Collect and copy every line in the records below that contains the word "Watch".

## [DATASET RECORDS]
########

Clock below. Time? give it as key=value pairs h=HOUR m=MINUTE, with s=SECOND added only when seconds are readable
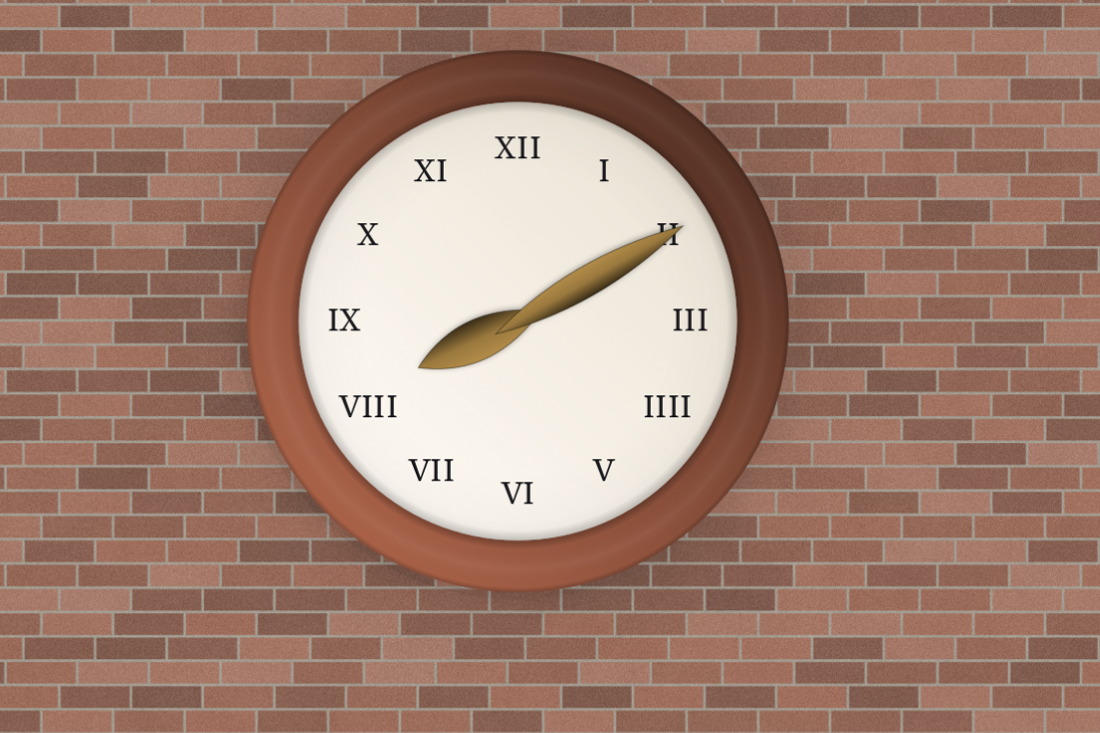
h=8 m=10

########

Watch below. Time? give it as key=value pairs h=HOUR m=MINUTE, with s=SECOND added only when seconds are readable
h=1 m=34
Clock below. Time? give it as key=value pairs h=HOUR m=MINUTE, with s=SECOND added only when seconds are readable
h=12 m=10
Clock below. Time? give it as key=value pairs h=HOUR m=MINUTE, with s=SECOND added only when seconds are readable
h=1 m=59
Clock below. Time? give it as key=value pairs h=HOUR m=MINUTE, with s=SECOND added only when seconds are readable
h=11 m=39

########

## [RESPONSE]
Watch below. Time? give it as key=value pairs h=HOUR m=MINUTE, with s=SECOND added only when seconds are readable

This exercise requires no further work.